Cincinnati, Ohio was a big pork packing center in the 19th century, and earned the name "Porkopolis". To celebrate the city's bicentennial in 1988, designer Andrew Leicester designed a new waterfront for the city, which included four flying pigs atop smoke stacks, to represent the pigs who gave their lives in the town's slaughterhouse. The flying pigs became a symbol for the city. Cincinnati hosts the Flying Pig Marathon each year, which was designated the "best named marathon in the country" by Runner's World Magazine! In 2000, downtown Cincy was decorated with artists' interpretation of pig sculptures in a project called the Big Pig Gig. Many of the pigs featured wings in homage to the bicentennial pigs and the marathon. Several of the pig statues are still seen in the city, such as these dancing winged pigs in front of the Cincinnati Ballet. Image by Flickr user Wally Gobetz.
Farmville's Pilot Pig
Pigs in Space
Pigs in Space was a recurring skit on The Muppet Show. The lead pigs were Captain Link Hogthrob, Miss Piggy, and the scientist Dr. Julius Strangepork doing scenes that parodied the Star Trek series (their ship was named the Swinetrek) with plenty of pork jokes thrown in. Watch the Pigs in Space with special guest star Mark Hamil at YouTube.
Pigs on Planes
In October of 2000, an airline passenger requested accommodations for her pig, which she said was a service animal, to accompany her on an American Airlines flight.
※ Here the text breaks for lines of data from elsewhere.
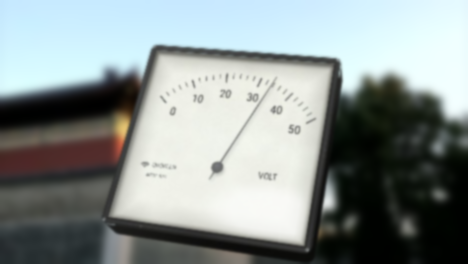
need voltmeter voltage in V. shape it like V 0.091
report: V 34
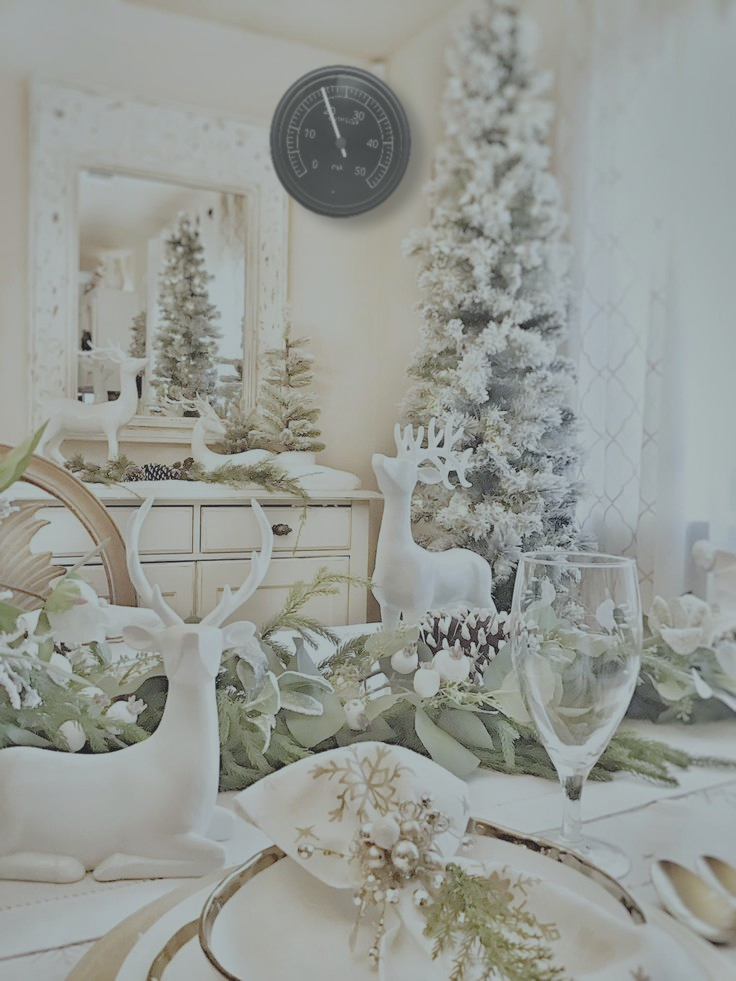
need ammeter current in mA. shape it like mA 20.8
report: mA 20
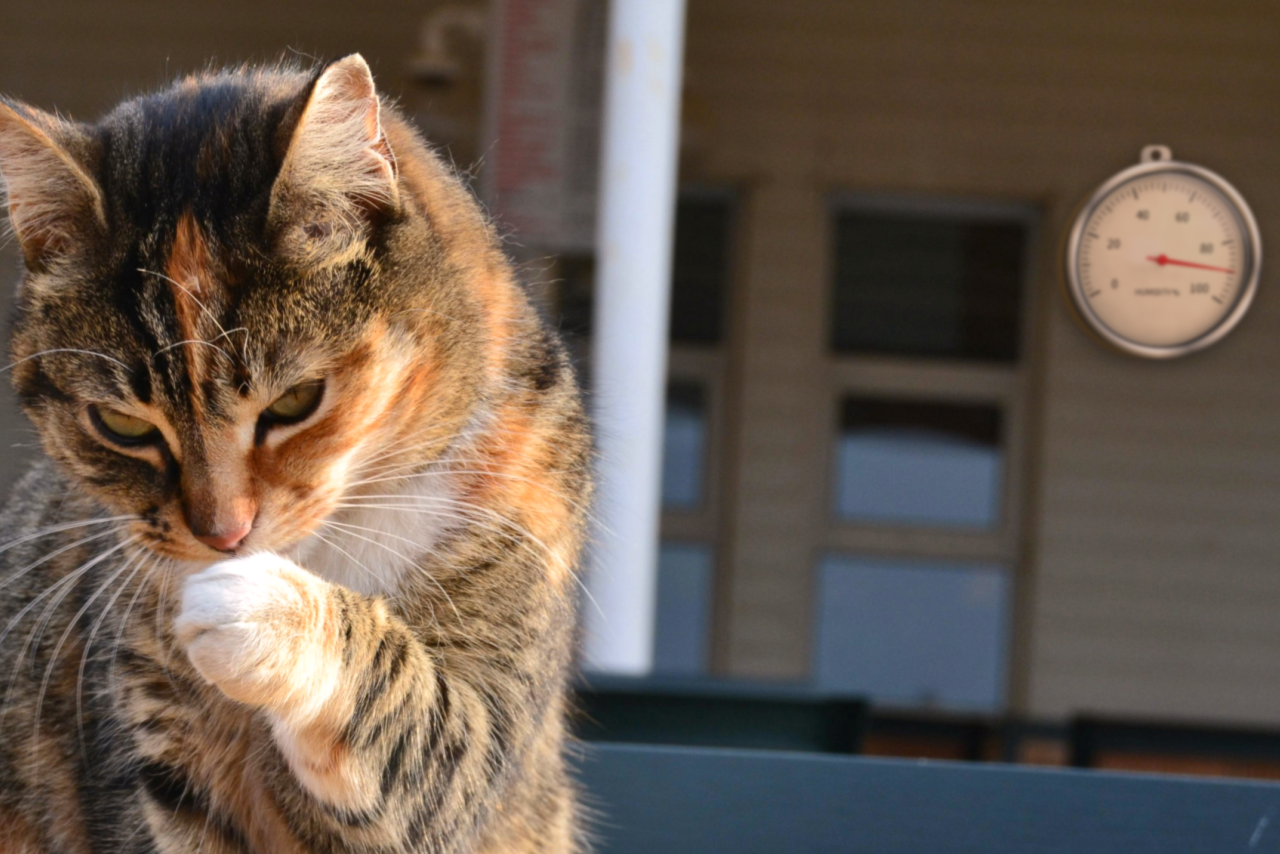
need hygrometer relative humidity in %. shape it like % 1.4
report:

The passenger also said the pig weighed only 13 pounds, but when it boarded it was clear that the porcine passenger was several hundred pounds. Maybe the fact that the owners purchased three first class seats for the pig should have been a tipoff. The pig caused chaos on the flight, running up and down the aisles and bothering other passengers. Four attendants wrestled the pig off the plane at its destination, but it then escaped and had to be chased through the airport. Nowadays, the only pig you are liable to see at an airport passenger terminal is on the menu.
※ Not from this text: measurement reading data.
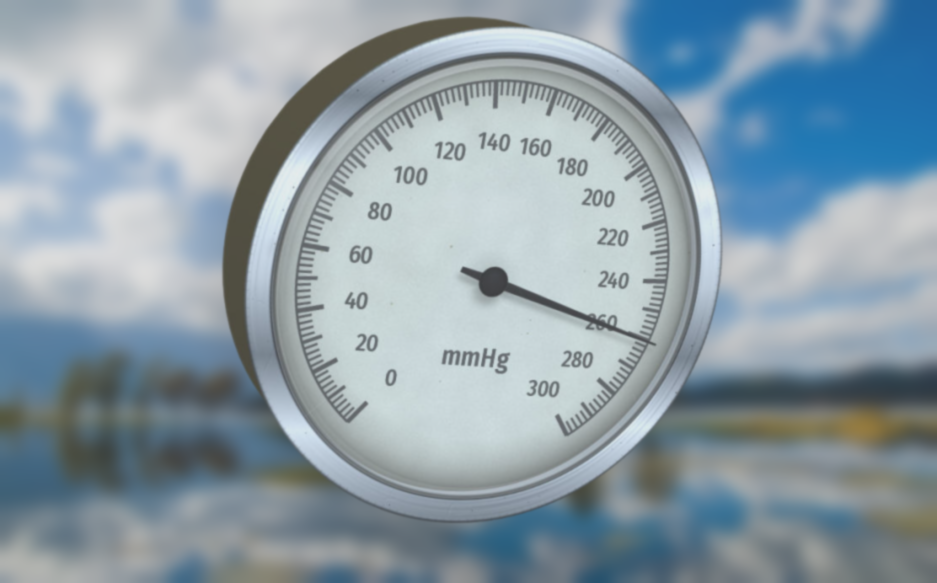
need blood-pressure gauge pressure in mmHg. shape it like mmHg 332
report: mmHg 260
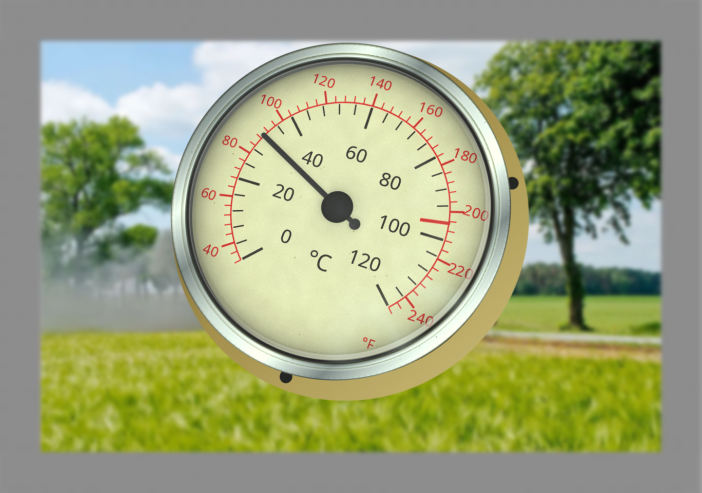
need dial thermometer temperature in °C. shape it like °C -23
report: °C 32
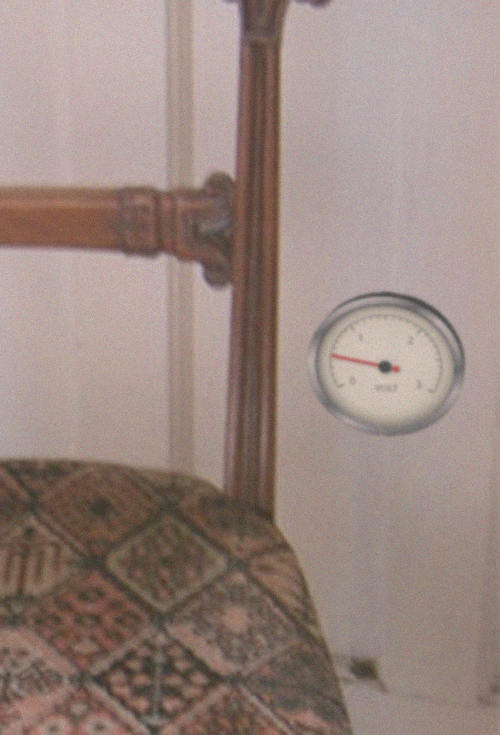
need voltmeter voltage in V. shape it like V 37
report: V 0.5
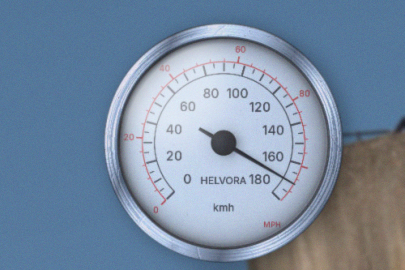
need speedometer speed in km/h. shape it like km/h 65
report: km/h 170
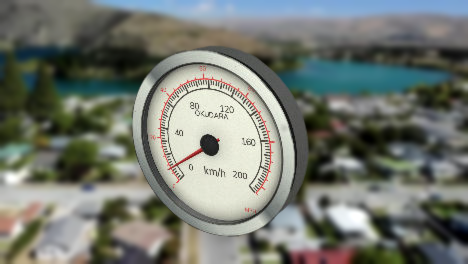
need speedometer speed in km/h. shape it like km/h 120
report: km/h 10
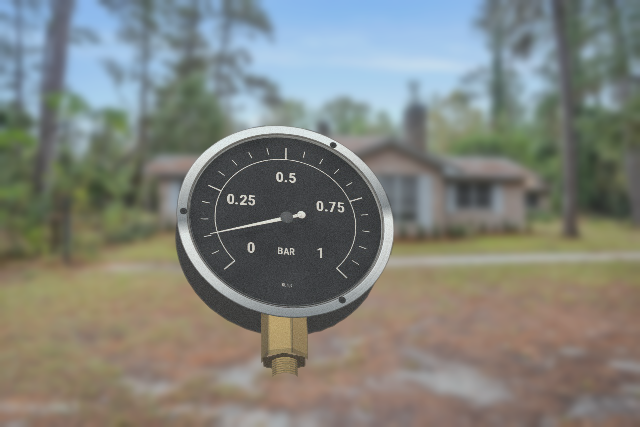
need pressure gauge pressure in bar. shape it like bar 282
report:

Joel Veitch combined two things that really don't go together, but sound so cool that it had to be done: bacon and rocketry. He constructed a rocket out of bacon, and of course, wrote a little song about it. See, we even try to get pigs to fly after they are cooked!
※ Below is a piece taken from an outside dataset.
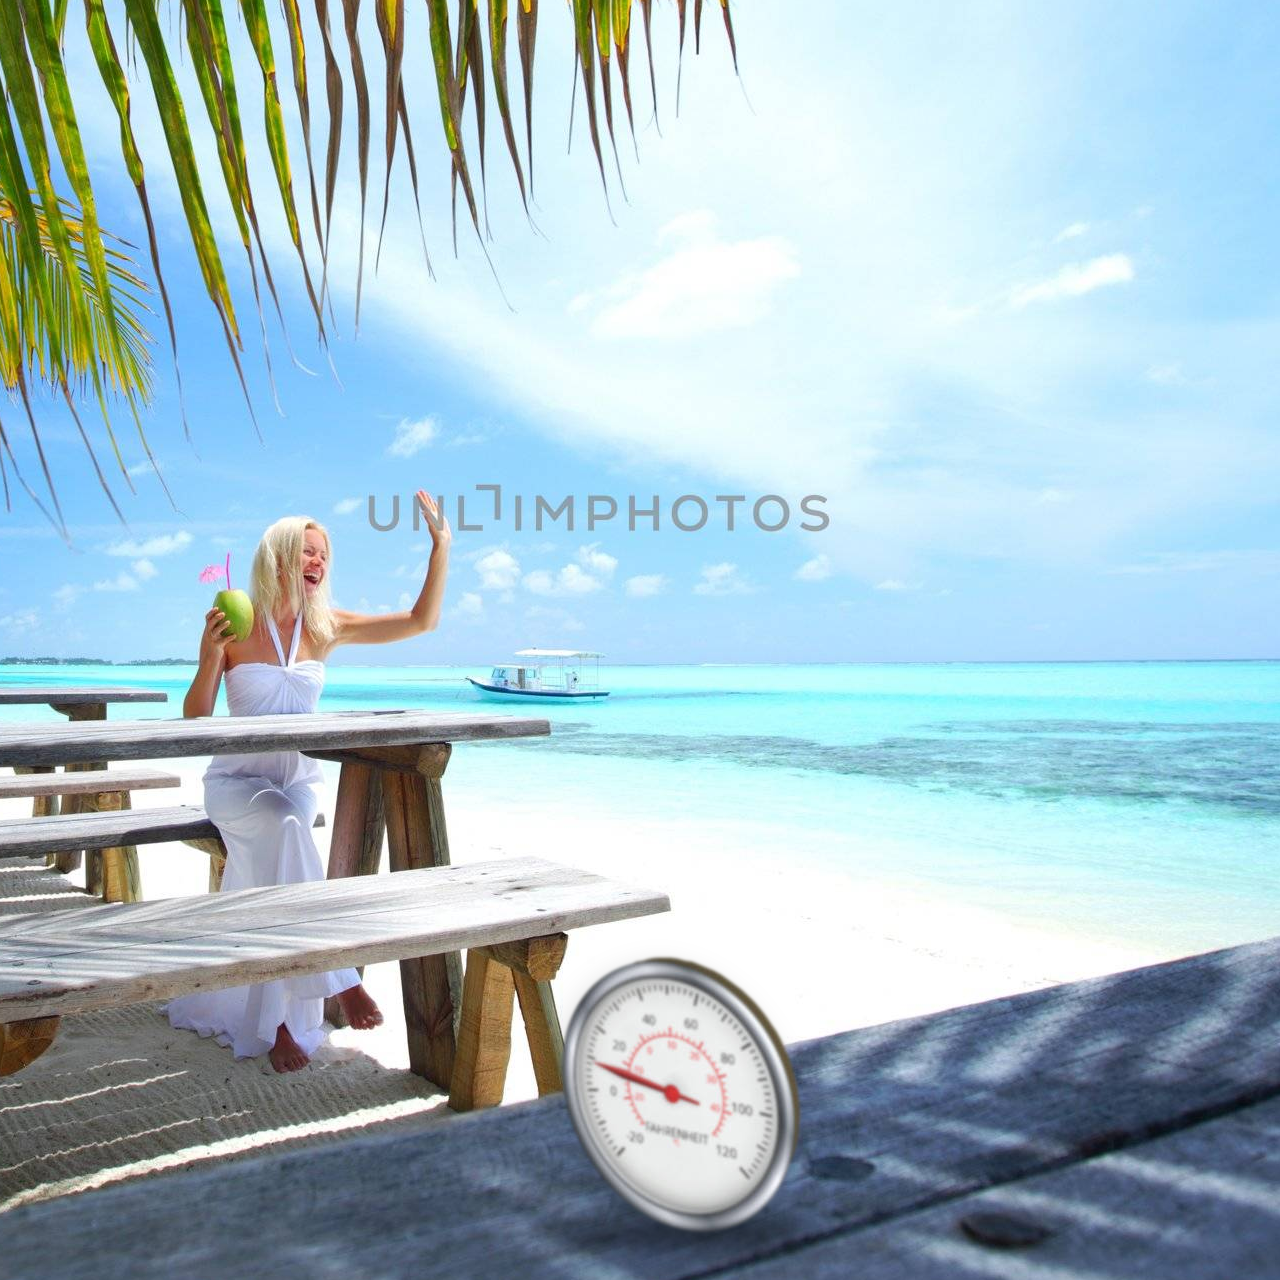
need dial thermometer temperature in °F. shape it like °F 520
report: °F 10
The most famous flying pig of all is the inflatable pig seen at Pink Floyd (and Roger Waters) concerts. It all began with a prop that artist Jeffrey Shaw built in 1976 for the album cover of the 1977 album Animals. The pig made news when it broke free of its moorings during the photo shoot and was seen by airline pilots. Imagine what they must have thought! Since then, inflatable pigs have floated away (or "escaped") from concert venues on a semi-regular basis. Image by Flickr user Wonker.
Flying Pigs Everywhere!
Businesses love the flying pig idea. You can find Flying Pigs Farm, Where Pigs Fly Restaurant, When Pigs Fly Bakery, When Pigs Fly Barbecue, Flying Pig Adventure Company, and Flying Pig Bookstore. I'm sure there are plenty of others. And yes, you can buy your own flying piggy, to symbolize how fast your money goes.